There was a laxity about rules and decorum. Zenefits offered beer kegs in its offices, and in the Scottsdale, Ariz., office, people freely imbibed during the workday. According to one staff member, managers had to remind employees to turn their Zenefits T-shirts inside-out before partying at local bars, so their rowdiness didn't reflect badly on the company.

Despite the hordes of new workers, many felt like there was too much to do. Pay was a problem. People were given low salaries with the promise of increases when funding came through, but Zenefits didn't make good on those promises when it raised new investments.

For all its straining, Zenefits began to fall short of revenue goals. One insider said that by late 2015, recurring revenue was around $70 million, not the $100 million the company had projected. In any other company a nearly fourfold increase in sales would have prompted celebrations, but it wasn't enough for some investors who'd been promised the world. Last fall, Fidelity Investments, the mutual fund company that had invested in Zenefits in May, marked down its stake in the company by half.

Mr. Conrad and the board were undaunted. They recently projected Zenefits would hit $150 million in recurring revenue by the end of 2016, and that it would keep doubling sales annually for years to come.

Yet internal disagreements grew. Late last year, Mr. Dalgaard pushed Mr. Conrad to freeze hiring, according to one person familiar with the company. Mr. Conrad disagreed.

The two men also differed over whether to address employee morale by re-pricing stock options to the new lower valuation, according to people familiar with the matter. Mr. Conrad favored the move, but Mr. Dalgaard believed it would train employees to expect a re-pricing any time the company's fortunes changed.

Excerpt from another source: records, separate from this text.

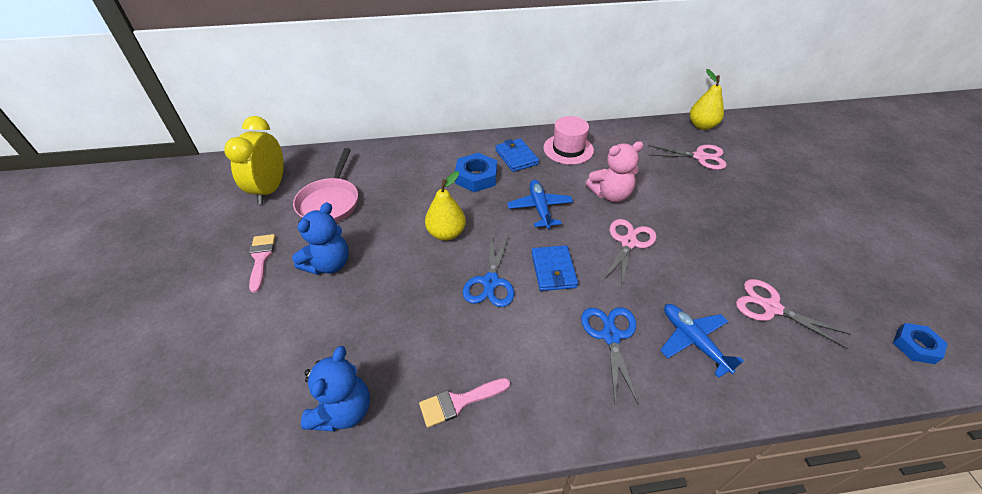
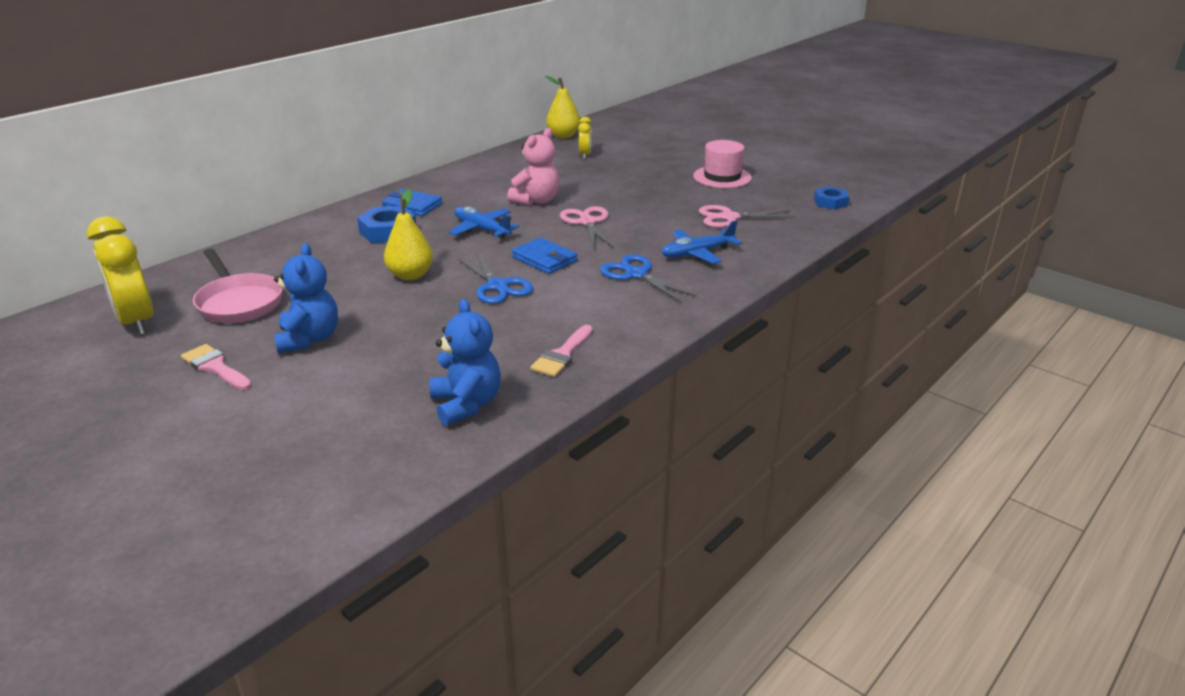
camera: 40 degrees left, 15 degrees down
(568, 149) = (458, 185): pink hat -> pink hat (722, 177)
(693, 341) = (697, 253): blue plane -> blue plane turned 45 degrees counterclockwise
(700, 157) = (585, 155): pink scissors -> yellow clock

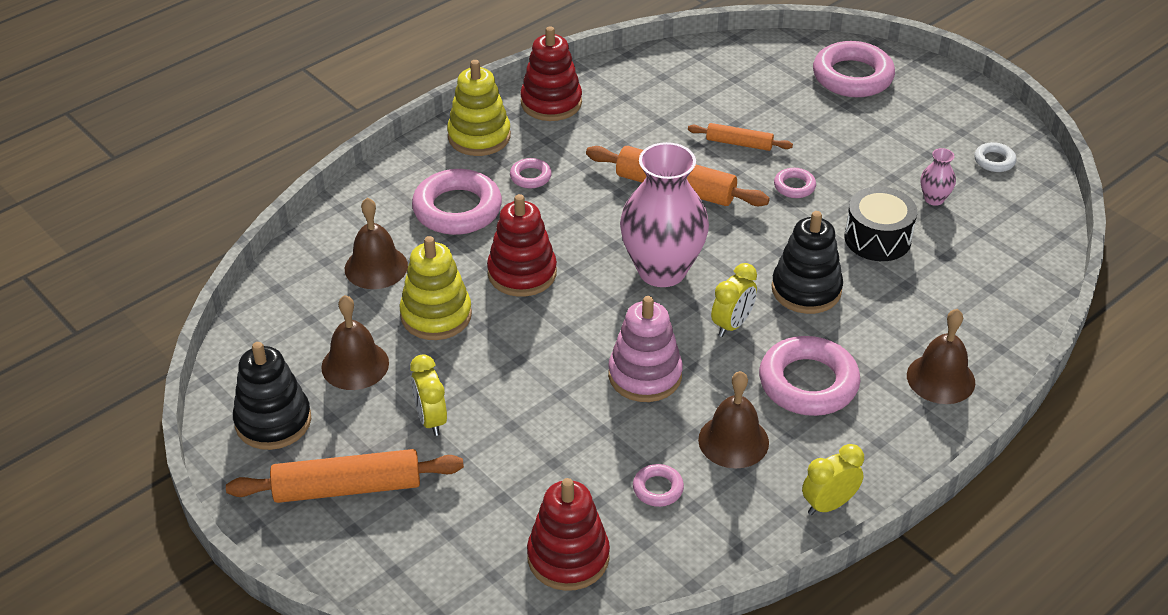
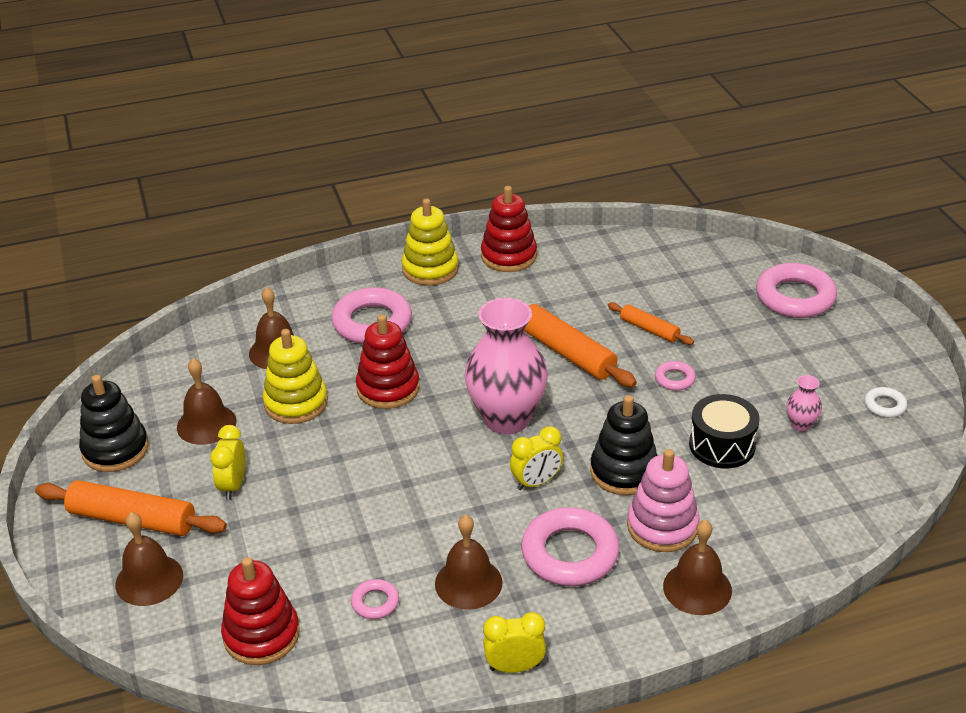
camera: 25 degrees right, 5 degrees down
(411, 542) = (149, 579): none -> brown bell
(530, 177) = (449, 312): pink ring -> none
(645, 375) = (431, 503): pink stacking toy -> pink stacking toy (662, 526)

Now Zenefits appears to be on a path in which growth is no longer the only goal.

In a statement, the company said, "Zenefits now is focused on developing business practices that will ensure compliance with all regulatory requirements, and making certain that Zenefits operates with integrity as its No. 1 value." And in an email to employees last week, Mr. Sacks wrote, "I'm glad that Zenefits is one of the fastest-growing business software companies, but that's not our mission. It alone doesn't fill my life with any meaning, and I doubt it does yours."

From what I can tell, growing as fast as possible did fill Mr. Conrad's life with meaning. Two years ago, for an article in which I marveled at Zenefits' business prospects, I interviewed Mr. Conrad about why he was bent on expanding Zenefits so quickly.

In a conversation that at times resembled a therapy session, he explained that he felt his life was marked by a succession of failures. He had been forced to take a leave of absence from Harvard because he'd neglected his classes while working at The Crimson, the daily newspaper, where he was managing editor. He had been asked to leave his first company, SigFig, after falling out with his co-founder.

"All these things have made me absolutely petrified of failure," Mr. Conrad said. In Zenefits, he'd found a chance at redemption - and the faster it grew, the faster he'd find it. "Slowing down doesn't feel like something I want to do," he told me.

At the time, I heard this as nothing more than run-of-the-mill entrepreneurial ambition. Looking back, it was obviously something darker: a warning sign.